Age-related allowances
If you are a pensioner the amount you can earn before income tax is payable is higher than if you are under 65. For those aged 65-74 the amount that can be earned before income tax is due will be £9,940 from April 6th 2011 and for those aged 75 and over this increases slightly to £10,090.
Students
If you are a student working only in holiday time and think you will earn less than your personal allowance over the whole tax year (£6,475 for 2010/11 and £7,475 for 2011/12), you can ask your employer if you can complete a form P38(S) which allows you to be paid without tax being taken off your wages. But National Insurance contributions may still be deducted depending on your weekly or monthly income.
Student Loan
If you have a student loan and have completed your course and are now earning more than £15,000 a year you may have to begin paying back your student loan from April 6th.
Employers
Employers need to file their year end returns, Employers Annual Return (P35) online and also P14 forms for individuals by May 19th. Employees need to receive their copies of the P14 (P60) by May 31st.
The final date that HMRC will accept employers PAYE tax for 2010-11 is April 19th.
From 6 April 2011, most employers will be required to file ‘in-year' forms such as P45s and P46s online.

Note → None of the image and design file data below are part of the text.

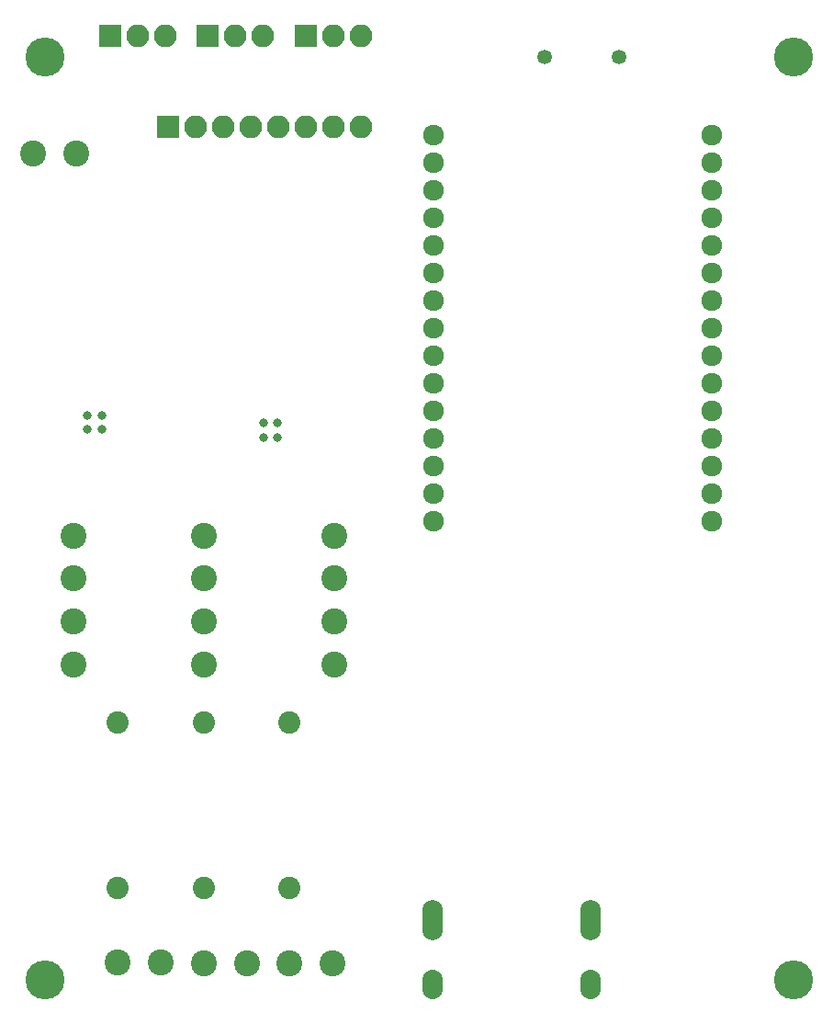
<source format=gbs>
G04 #@! TF.GenerationSoftware,KiCad,Pcbnew,(5.0.0)*
G04 #@! TF.CreationDate,2019-05-30T12:20:16+02:00*
G04 #@! TF.ProjectId,ODMeter,4F444D657465722E6B696361645F7063,rev?*
G04 #@! TF.SameCoordinates,Original*
G04 #@! TF.FileFunction,Soldermask,Bot*
G04 #@! TF.FilePolarity,Negative*
%FSLAX46Y46*%
G04 Gerber Fmt 4.6, Leading zero omitted, Abs format (unit mm)*
G04 Created by KiCad (PCBNEW (5.0.0)) date 05/30/19 12:20:16*
%MOMM*%
%LPD*%
G01*
G04 APERTURE LIST*
%ADD10O,2.100000X2.100000*%
%ADD11R,2.100000X2.100000*%
%ADD12C,1.350000*%
%ADD13O,1.900000X2.700000*%
%ADD14O,1.900000X3.700000*%
%ADD15C,0.800000*%
%ADD16C,2.400000*%
%ADD17C,1.924000*%
%ADD18C,3.600000*%
%ADD19C,2.050000*%
G04 APERTURE END LIST*
D10*
G04 #@! TO.C,J3*
X101080000Y-62450000D03*
X98540000Y-62450000D03*
X96000000Y-62450000D03*
X93460000Y-62450000D03*
X90920000Y-62450000D03*
X88380000Y-62450000D03*
X85840000Y-62450000D03*
D11*
X83300000Y-62450000D03*
G04 #@! TD*
D12*
G04 #@! TO.C,J24*
X124875000Y-55980000D03*
X118075000Y-55980000D03*
G04 #@! TD*
D13*
G04 #@! TO.C,J11*
X122250000Y-141410000D03*
X107750000Y-141410000D03*
D14*
X122250000Y-135450000D03*
X107750000Y-135450000D03*
G04 #@! TD*
D15*
G04 #@! TO.C,U6*
X93400000Y-91000000D03*
X93400000Y-89700000D03*
X92100000Y-89700000D03*
X92100000Y-91000000D03*
G04 #@! TD*
G04 #@! TO.C,U4*
X75900000Y-89000000D03*
X75900000Y-90300000D03*
X77200000Y-90300000D03*
X77200000Y-89000000D03*
G04 #@! TD*
D16*
G04 #@! TO.C,J20*
X70870000Y-64900000D03*
X74830000Y-64900000D03*
G04 #@! TD*
D17*
G04 #@! TO.C,U3*
X133470000Y-98770000D03*
X133470000Y-96230000D03*
X133470000Y-93690000D03*
X133470000Y-91150000D03*
X133470000Y-88610000D03*
X133470000Y-86070000D03*
X133470000Y-83530000D03*
X133470000Y-80990000D03*
X133470000Y-78450000D03*
X133470000Y-75910000D03*
X133470000Y-73370000D03*
X133470000Y-70830000D03*
X133470000Y-68290000D03*
X133470000Y-65750000D03*
X133470000Y-63210000D03*
X107800000Y-63210000D03*
X107800000Y-65750000D03*
X107800000Y-68290000D03*
X107800000Y-70830000D03*
X107800000Y-73370000D03*
X107800000Y-75910000D03*
X107800000Y-78450000D03*
X107800000Y-80990000D03*
X107800000Y-83530000D03*
X107800000Y-86070000D03*
X107800000Y-88610000D03*
X107800000Y-91150000D03*
X107800000Y-93690000D03*
X107800000Y-96230000D03*
X107800000Y-98770000D03*
G04 #@! TD*
D18*
G04 #@! TO.C,REF\002A\002A*
X141000000Y-56000000D03*
G04 #@! TD*
G04 #@! TO.C,REF\002A\002A*
X141000000Y-141000000D03*
G04 #@! TD*
G04 #@! TO.C,REF\002A\002A*
X72000000Y-141000000D03*
G04 #@! TD*
D16*
G04 #@! TO.C,J9*
X78700000Y-139400000D03*
X94540000Y-139500000D03*
X98500000Y-139500000D03*
X90580000Y-139500000D03*
X86620000Y-139500000D03*
X82660000Y-139400000D03*
G04 #@! TD*
D19*
G04 #@! TO.C,R6*
X78700000Y-132520000D03*
X78700000Y-117280000D03*
G04 #@! TD*
D10*
G04 #@! TO.C,J2*
X83080000Y-54000000D03*
X80540000Y-54000000D03*
D11*
X78000000Y-54000000D03*
G04 #@! TD*
D16*
G04 #@! TO.C,J14*
X74620000Y-107980000D03*
X74620000Y-111940000D03*
X74620000Y-104020000D03*
X74620000Y-100060000D03*
G04 #@! TD*
D19*
G04 #@! TO.C,R16*
X86620000Y-132520000D03*
X86620000Y-117280000D03*
G04 #@! TD*
G04 #@! TO.C,R23*
X94540000Y-132520000D03*
X94540000Y-117280000D03*
G04 #@! TD*
D10*
G04 #@! TO.C,J4*
X92080000Y-54000000D03*
X89540000Y-54000000D03*
D11*
X87000000Y-54000000D03*
G04 #@! TD*
D10*
G04 #@! TO.C,J6*
X101080000Y-54000000D03*
X98540000Y-54000000D03*
D11*
X96000000Y-54000000D03*
G04 #@! TD*
D16*
G04 #@! TO.C,J18*
X86620000Y-107980000D03*
X86620000Y-111940000D03*
X86620000Y-104020000D03*
X86620000Y-100060000D03*
G04 #@! TD*
G04 #@! TO.C,J19*
X98620000Y-107980000D03*
X98620000Y-111940000D03*
X98620000Y-104020000D03*
X98620000Y-100060000D03*
G04 #@! TD*
D18*
G04 #@! TO.C,REF\002A\002A*
X72000000Y-56000000D03*
G04 #@! TD*
M02*

</source>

Do you need to complete a tax return for 2010/11?
If you have additional income other than being employed you may need to complete a tax-return. You will need to complete a tax return under the rules of self-assessment, if you are a company director, if you have income from savings, investments or property above a certain level, if you have capital gains tax to pay or if you earn more than £100,000. These are the most common examples but there are other rules that will mean you have to complete a tax return. Check HMRC’s website here.
If you are registered to complete a self assessment tax return you will receive either a paper return or notice to complete a return online soon after April 6th.
If you don't receive a Self Assessment tax return or notice to complete one in April, but you think you might have tax to pay for 2010/11 (for example, if you started to receive a new source of income on which tax is due but sufficient tax has not been deducted at source, such as rental income) you must tell HMRC by 5 October 2011. Telephone the Self Assessment helpline on 0845 900 0444. Failing to notify HMRC of a new liability to tax can trigger a penalty.
Are you due a tax repayment?
If you have only worked for part of the year but paid tax through your tax code you could be eligible for a refund. Get in touch with HMRC and complete form P60.
You could also be due a tax repayment if you have had tax applied at basic rate on all of your earnings or if tax has been deducted at source on savings or investment income and you have not used your full personal allowance.
If you are due to complete a Self Assessment tax return, and are due a repayment you should receive the repayment after you file your return.
Savers
ISAs
If you are being charged tax on your savings and you do not make use of an ISA you could benefit from opening one and using the ISA allowance to avoid paying tax on your savings.
The maximum amount of cash you can invest in an ISA in a tax year is increasing to £5,340 per person from 6 April 2011 (up from £5,100 in 2010/11). You can also hold stocks and shares and other types of investment in ISAs.
Savings income
If your total income for a tax year falls within your tax allowances (i.e. you are not a taxpayer), you can register with the bank or building society to have interest paid on your account without tax taken off. To do this, you complete form R85 available from your bank or building society.